Head of research at Murray Wealth Group
Member since: May '18 · 716 Opinions
BMO and BNS reported today, and the market rewarded BMO for its US outperformance. BNS has less of that presence, so the market is favouring a US presence, given the Trump tariff threats. There's tons of uncertainty in the market, and nobody has a good understanding of what is actually happening. Will tariffs be implemented on what goods and sectors? Stay diversified, and consider sectors in a weaker market and when interest rates decline, which he still expects. The US 10-year rate has fallen a lot in recent weeks, and there are more homes for sale in the US sunbelt now. He expects homebuilding levels to come down in the spring, and the Fed to ease rates. He expects US deregulation to come later, in 2026, as Trump decides where to cut back in Washington, which will have a negative impact short term. The market will be choppy till then. It's hard to invest when you don't know what the policy is going to be, the main issue with the Trump issue.
It's now a momentum story, but now very expensive. A great company. He bought a lot of shares during the sell-off a few years ago when competitors like Prime launched. There are better opportunities in gen AI. They've done a great job in live programming (sports).
Yes. It was a top pick of his last spring. He doesn't think there will be much negative impact from Washington investigating their billing practices, though there remains headline risk. Fundamentals are improving, though they are paying out more for medical costs, which he hopes will normalize. It's trading below the market PE, when usually it trades above.
He owns the quarterly debentures. It was a good story, but now stuck in neutral. Sales and revenue growth are lumpy, because they depend on contracts (in infrastructure). Has disappointed investors. He will let his debentures mature in 2026. They have cash to buy companies as revenue grows. It's worth holding onto.
It's the cheapest oil company. Are buying back stock an are increasing the dividend, but they let their debt get too high. Then, oil prices softened. We likes the new CEO, though, and will announce a new strategy. He expects asset sales to reduce debt and eventually raise share prices.
It's a UK private equity investment firm that buys and flips companies, including a European discount retailer, a huge retail success. He expects this growth to continue as that retailer adds more stores globally. As long as that retailer does well, so will 3i shares.
They rallied last summer, then faced headwinds last fall when a cancer drug failed to perform in trials and there was an investigation in their large Chinese business. Both problems are clearing now. They have a drug pipeline that should become a great growth story. Trades at 15x PE.
A year it ago, it traded at a dirt cheap 6-7x PE. Many thought it was left for dead with bad insurance contracts. In Dec. 2023, they sold a lot of those contracts at a decent price. That's when he entered this. But he recently sold this to buy TD (which has more upside).

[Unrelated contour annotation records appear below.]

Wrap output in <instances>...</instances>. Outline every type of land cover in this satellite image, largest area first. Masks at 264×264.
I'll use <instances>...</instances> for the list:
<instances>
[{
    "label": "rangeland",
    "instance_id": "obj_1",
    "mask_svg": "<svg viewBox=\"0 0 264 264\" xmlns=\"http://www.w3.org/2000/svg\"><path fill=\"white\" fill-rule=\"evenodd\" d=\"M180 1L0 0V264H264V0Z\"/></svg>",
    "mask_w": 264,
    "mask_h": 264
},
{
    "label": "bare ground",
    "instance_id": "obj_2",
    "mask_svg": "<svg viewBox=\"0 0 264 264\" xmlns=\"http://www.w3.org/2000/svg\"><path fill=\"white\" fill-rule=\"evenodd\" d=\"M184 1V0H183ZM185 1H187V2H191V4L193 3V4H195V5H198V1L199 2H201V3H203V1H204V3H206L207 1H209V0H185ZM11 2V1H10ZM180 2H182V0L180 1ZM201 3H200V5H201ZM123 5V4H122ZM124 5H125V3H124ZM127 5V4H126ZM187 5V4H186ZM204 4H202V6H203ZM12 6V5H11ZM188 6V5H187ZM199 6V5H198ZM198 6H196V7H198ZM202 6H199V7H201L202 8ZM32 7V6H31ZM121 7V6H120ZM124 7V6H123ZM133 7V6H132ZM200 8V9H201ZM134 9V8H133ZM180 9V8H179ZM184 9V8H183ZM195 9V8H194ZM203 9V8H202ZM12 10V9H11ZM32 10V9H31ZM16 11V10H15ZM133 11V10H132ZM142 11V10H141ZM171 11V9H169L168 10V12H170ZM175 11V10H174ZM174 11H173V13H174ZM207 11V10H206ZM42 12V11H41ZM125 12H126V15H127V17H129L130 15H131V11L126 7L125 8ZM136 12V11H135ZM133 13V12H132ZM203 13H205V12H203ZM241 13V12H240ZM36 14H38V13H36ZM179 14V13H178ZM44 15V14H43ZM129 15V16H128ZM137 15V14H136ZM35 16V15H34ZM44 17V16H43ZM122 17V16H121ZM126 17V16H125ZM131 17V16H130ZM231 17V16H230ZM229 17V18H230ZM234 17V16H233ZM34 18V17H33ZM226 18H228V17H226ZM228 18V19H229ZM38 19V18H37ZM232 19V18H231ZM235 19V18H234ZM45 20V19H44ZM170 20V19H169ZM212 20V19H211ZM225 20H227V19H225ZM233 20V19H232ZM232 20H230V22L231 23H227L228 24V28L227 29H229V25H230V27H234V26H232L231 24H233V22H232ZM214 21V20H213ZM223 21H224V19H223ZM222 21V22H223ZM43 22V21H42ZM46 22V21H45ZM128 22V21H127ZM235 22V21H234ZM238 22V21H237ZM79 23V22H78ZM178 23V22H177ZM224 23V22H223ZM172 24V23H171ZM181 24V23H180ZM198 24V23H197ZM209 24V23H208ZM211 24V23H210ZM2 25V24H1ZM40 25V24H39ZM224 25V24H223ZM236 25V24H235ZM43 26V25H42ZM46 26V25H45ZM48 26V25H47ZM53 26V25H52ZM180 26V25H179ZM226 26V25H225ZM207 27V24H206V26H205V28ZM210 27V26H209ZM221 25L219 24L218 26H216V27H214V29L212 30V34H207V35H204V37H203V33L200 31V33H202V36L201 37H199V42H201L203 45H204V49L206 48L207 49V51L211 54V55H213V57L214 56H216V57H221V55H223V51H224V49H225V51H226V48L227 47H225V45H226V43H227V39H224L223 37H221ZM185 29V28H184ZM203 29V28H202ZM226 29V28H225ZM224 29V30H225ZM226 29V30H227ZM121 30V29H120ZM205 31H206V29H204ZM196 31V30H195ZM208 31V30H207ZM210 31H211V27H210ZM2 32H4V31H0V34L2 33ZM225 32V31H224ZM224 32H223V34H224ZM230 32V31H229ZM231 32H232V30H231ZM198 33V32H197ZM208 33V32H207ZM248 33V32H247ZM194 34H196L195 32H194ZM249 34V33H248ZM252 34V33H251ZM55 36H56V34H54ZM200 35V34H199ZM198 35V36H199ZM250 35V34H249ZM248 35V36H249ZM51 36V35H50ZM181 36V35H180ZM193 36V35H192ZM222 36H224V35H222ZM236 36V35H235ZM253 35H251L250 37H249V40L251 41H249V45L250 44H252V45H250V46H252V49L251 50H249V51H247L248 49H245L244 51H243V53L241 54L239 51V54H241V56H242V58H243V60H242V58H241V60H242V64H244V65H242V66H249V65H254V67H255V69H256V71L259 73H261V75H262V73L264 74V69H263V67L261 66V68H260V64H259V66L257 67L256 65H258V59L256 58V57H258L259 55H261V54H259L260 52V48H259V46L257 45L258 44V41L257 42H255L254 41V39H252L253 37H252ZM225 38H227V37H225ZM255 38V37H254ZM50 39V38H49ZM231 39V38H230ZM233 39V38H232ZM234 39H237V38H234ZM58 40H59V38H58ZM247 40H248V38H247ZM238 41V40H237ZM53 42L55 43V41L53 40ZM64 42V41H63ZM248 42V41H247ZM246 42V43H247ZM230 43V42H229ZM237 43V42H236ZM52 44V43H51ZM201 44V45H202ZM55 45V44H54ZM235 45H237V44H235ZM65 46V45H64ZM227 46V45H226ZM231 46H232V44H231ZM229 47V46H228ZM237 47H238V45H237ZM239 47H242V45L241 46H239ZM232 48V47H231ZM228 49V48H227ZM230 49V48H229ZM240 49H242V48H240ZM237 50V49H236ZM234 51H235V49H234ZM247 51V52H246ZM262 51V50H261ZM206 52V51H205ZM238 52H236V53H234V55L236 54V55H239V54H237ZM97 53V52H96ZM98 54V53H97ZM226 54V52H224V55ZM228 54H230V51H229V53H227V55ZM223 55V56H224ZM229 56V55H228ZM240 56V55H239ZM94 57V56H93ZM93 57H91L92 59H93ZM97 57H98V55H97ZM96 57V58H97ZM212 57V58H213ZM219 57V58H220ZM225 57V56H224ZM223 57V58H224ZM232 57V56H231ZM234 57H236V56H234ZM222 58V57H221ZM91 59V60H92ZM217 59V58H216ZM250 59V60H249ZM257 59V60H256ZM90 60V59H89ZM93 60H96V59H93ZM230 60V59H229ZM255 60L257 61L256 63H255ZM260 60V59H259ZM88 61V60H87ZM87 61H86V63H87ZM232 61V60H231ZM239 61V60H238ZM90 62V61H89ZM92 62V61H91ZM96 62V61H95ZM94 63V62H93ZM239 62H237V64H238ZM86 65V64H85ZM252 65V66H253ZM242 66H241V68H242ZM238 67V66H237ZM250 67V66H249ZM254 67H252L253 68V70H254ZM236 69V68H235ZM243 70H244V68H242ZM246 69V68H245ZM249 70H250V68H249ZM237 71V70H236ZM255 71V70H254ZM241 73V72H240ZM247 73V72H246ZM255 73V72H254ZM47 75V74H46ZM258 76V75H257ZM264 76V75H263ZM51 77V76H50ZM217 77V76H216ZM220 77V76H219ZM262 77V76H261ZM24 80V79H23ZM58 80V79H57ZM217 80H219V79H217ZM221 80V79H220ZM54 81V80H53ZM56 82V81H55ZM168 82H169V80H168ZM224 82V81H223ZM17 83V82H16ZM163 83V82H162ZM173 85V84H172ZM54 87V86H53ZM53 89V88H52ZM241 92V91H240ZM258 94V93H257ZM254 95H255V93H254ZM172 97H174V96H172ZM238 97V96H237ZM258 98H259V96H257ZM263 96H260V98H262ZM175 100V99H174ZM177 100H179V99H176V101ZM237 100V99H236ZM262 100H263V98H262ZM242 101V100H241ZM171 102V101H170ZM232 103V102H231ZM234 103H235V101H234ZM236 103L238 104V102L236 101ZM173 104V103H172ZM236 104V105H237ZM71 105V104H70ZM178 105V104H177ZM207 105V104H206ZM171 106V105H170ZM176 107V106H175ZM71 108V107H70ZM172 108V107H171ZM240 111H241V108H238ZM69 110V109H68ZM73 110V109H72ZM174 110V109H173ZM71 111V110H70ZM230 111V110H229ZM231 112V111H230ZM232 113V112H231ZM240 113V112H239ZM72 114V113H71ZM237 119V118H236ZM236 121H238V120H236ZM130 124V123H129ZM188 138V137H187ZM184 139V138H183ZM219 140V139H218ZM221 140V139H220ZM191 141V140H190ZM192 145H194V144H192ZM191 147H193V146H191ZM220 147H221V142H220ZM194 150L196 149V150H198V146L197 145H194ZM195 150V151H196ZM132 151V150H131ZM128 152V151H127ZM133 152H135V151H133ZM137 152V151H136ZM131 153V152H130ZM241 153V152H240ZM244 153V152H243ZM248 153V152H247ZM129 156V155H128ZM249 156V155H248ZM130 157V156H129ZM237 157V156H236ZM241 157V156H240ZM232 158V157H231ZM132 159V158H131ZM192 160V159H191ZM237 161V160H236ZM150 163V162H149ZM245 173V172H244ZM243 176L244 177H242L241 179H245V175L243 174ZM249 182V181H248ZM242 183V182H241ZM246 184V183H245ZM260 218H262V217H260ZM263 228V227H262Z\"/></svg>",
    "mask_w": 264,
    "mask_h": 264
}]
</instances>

He's most excited about banking de-regulation, loosening constraints as a result of the 2008 banking crisis. De-regulating will loosen a lot of capital, so he owns MS in anticipation.
Volatile the past year, though paying great returns. After a sleepy history, it is now benefitting from the AI build-out as it works with Broadcom. The recent downturn is tied to headlines of a slowdown in building date centres. Ultimately, revenues will increase over 2-3 years, and the 2028 outlook will drive this stock higher.
It's one of his largest holdings. Waymo is a great product and a pillar of growth for GOOG; how will they monetize it? GOOG leads in autonomous driving. GOOG has the cheapest PE in the Mag 7 and the strongest moat. Isn't worried about their search business declining.
He owns a small holding. Likes their growth profile from their weight-loss drug; they will continue to take market share from Novo Nordisk. The big news this week was that drug shortages were over. They lowered the price too. But shares are expensive at 20x PE on 2028 numbers--expensive for a pharmaceutical. It's had a big run, so he's not adding shares, but trimming.
He recently added to it. There's $25-26/share of asset value, considering all their projects on a NAV value. Question is, how will they finance growth? The answer is their new CEO, from Atkins Realis. He sees lots of value in NPI.
Is one of his largest holdings. It's had a rough week. Their infrastructure business stores oil in Alberta and Texas, and they have a marketing business. The latter has been weak and volatile. The dividend is sustainable; cash flow covers it. Is not worried about tariffs.
They changed the CEO last summer, one of the best in fast food (did a great job at Chipotle). The CEO is improving through-put, will restore the coffee house vibe, and wants to add 10,000 locations in the US alone. You're betting on the CEO.